Dataset: Cr concentration and isotope data of chelex-100 extraction method from NH1410

In this study, we report chromium (Cr) isotopes for Cr(III), Cr(VI), and total Cr from three stations within the eastern tropical North Pacific (ETNP) oxygen deficient zone (ODZ) (see Figs. 1 and 2 of Huang, et al. 2021). Two of these stations (P1 and P2) were collected on cruises Roger Revelle 1804-5 (April to May 2018) and KM1920 (September 2019). The third (2T) was collected on cruise New Horizon 1410 (May 2014) whose primary data are reported in Moos, et al. (2020). Water samples were collected using Niskin Bottles on a CTD rosette or Niskin-X bottles on a TE clean rosette.

To separate Cr species and analyze their isotopic compositions, we used a Mg(OH)2 coprecipitation method similar to that reported in Janssen, et al. (2020) and Davidson, et al. (2019) with some differences in the details:

(1) A 50Cr–54Cr double spike was added to each sample before collecting Mg(OH)2. The double-spike was allowed to equilibrate with samples for ∼6 hours. Tests of equilibration time between 0.5 and 12 hours show no difference in isotopic values.

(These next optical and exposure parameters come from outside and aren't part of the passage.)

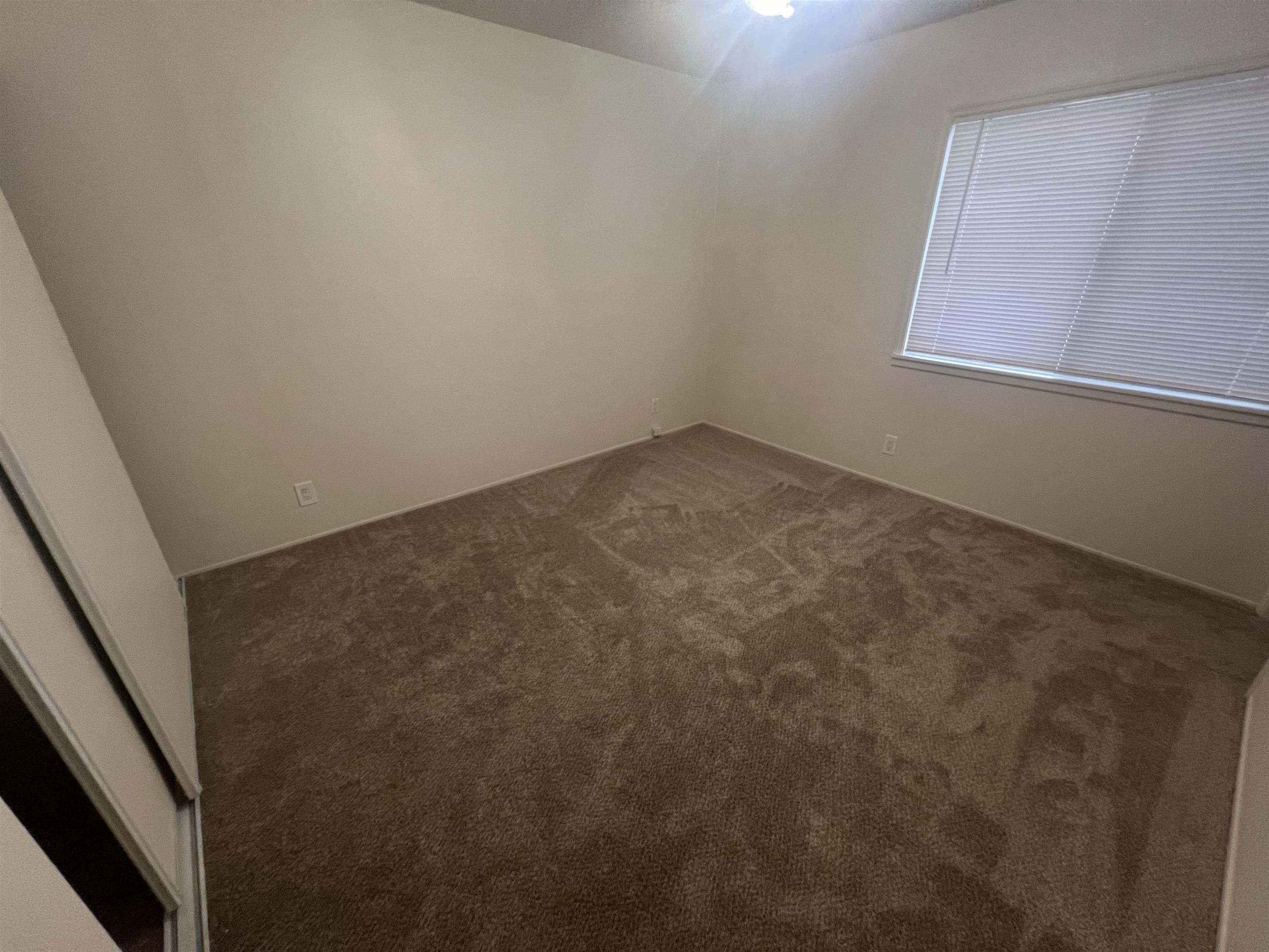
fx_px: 477
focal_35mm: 13
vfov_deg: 89.9
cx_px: 634
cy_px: 476
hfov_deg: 106.2
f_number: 1.8
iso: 200
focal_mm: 1.57
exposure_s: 1/60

(2) No iron coprecipitation was done to separate Cr(III) from the Mg matrix. The Mg(OH)2 pellets were dissolved in HCl, pH-adjusted, and ready for column chromatography as described in Moos and Boyle (2019).

(3) To determine Cr(VI) isotopic composition, we filtered the supernatant after the Mg(OH)2 coprecipitation and acidified it to pH 1.9 with HCl for an extended time afterward.

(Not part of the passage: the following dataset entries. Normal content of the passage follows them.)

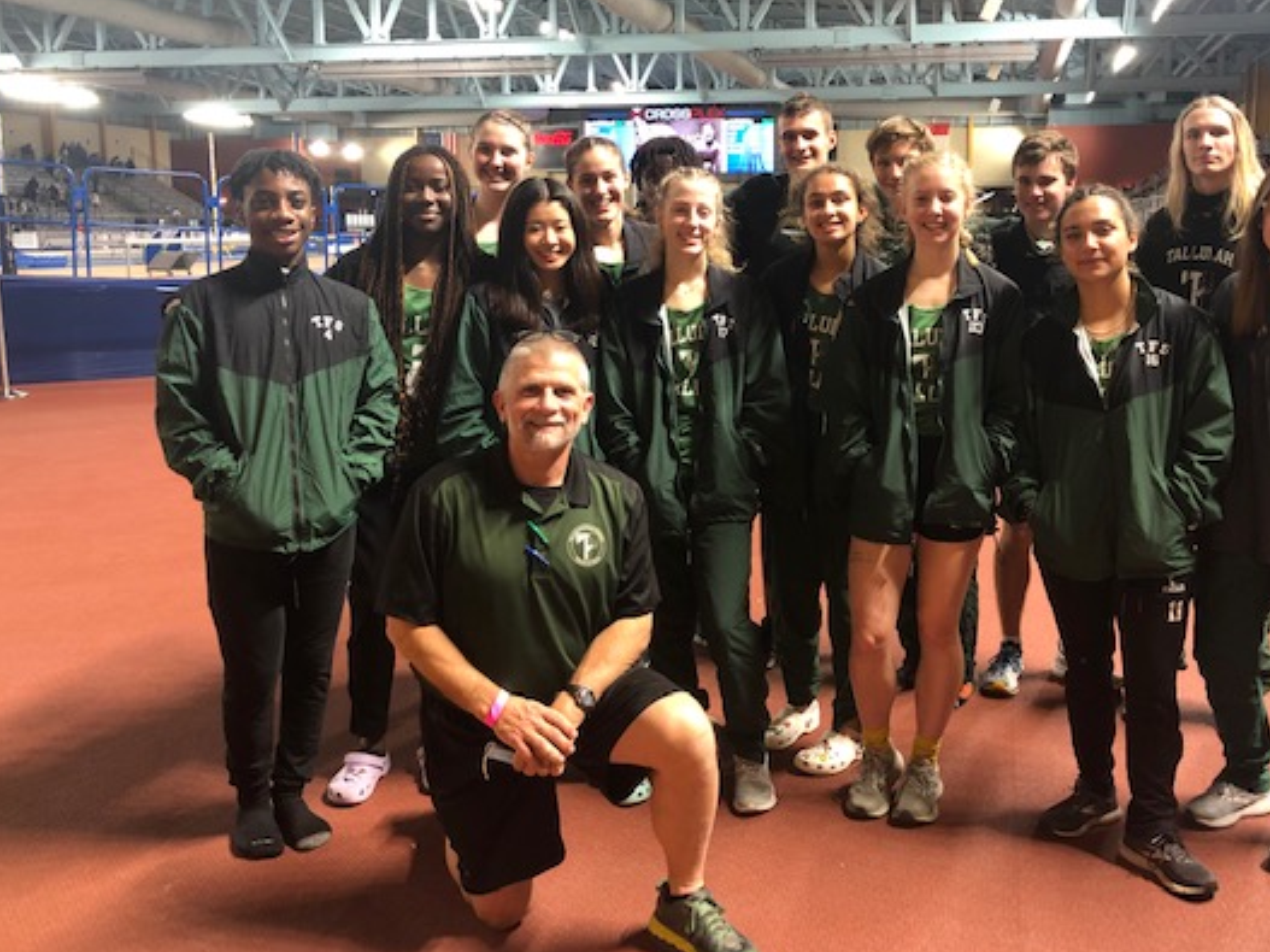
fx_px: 1247
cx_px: 713
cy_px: 400
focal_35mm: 34
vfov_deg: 41.7
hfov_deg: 53.8
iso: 40
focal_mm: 3.99
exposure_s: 1/24
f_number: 1.8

The Cr(VI) that was left in solution converts to Cr(III) which we then analyze by a second double-spike Mg(OH)2 coprecipitation and column purification. Some Cr(VI) isotopic compositions were calculated using the concentration and isotopic composition of total Cr and Cr(III) by mass balance.

Additionally, we analyzed Cr(III) concentrations and isotope ratios by Cr(III) double-spike isotope dilution either at sea or immediately following thawing of frozen samples. Three samples were processed in both ways and all give the same results. The method for total Cr concentration and isotopic composition is described in detail in Moos and Boyle (2019). All of our samples have a within-run error of 0.02 to 0.19‰ (2 SE) on δ53Cr. The average [Cr] and δ53Cr values of a long-term in-house seawater standard are 3.20 ± 0.12 nmol/kg (SD, n = 20) and 1.02 ± 0.13‰ (2 SD, n = 20), respectively.

Instruments:
All Cr isotope measurements were made on an IsoProbe MC-ICP-MS. A 'peak-jump' mode was applied in the Cr isotope analysis on IsoProbe MC-ICP-MS. The plasma mass spectrometer was tuned on an 100 mM NH4S2O8 solution with 1 µM Cr to minimize polyatomic sulfur interferences (i.e. 32S16O1H+ on mass 49, 34S16O+ on mass 50, and 34S16O1H+ on mass 51) by lowering the signal of mass 49 (polyatomic) relative to mass 52 (Cr). Each sample was bracketed by two SRM-DS mixtures with the same sample Cr to DS ratio and similar signal level (within 10%). The δ53Cr data was calculated by iteration on each isotope correction and instrumental mass fractionation (β) in an Excel spreadsheet (Moos and Boyle, 2019). The [Cr] concentration was calculated by averaging the results from the single isotope dilution formula using corrected 50Cr and 54Cr.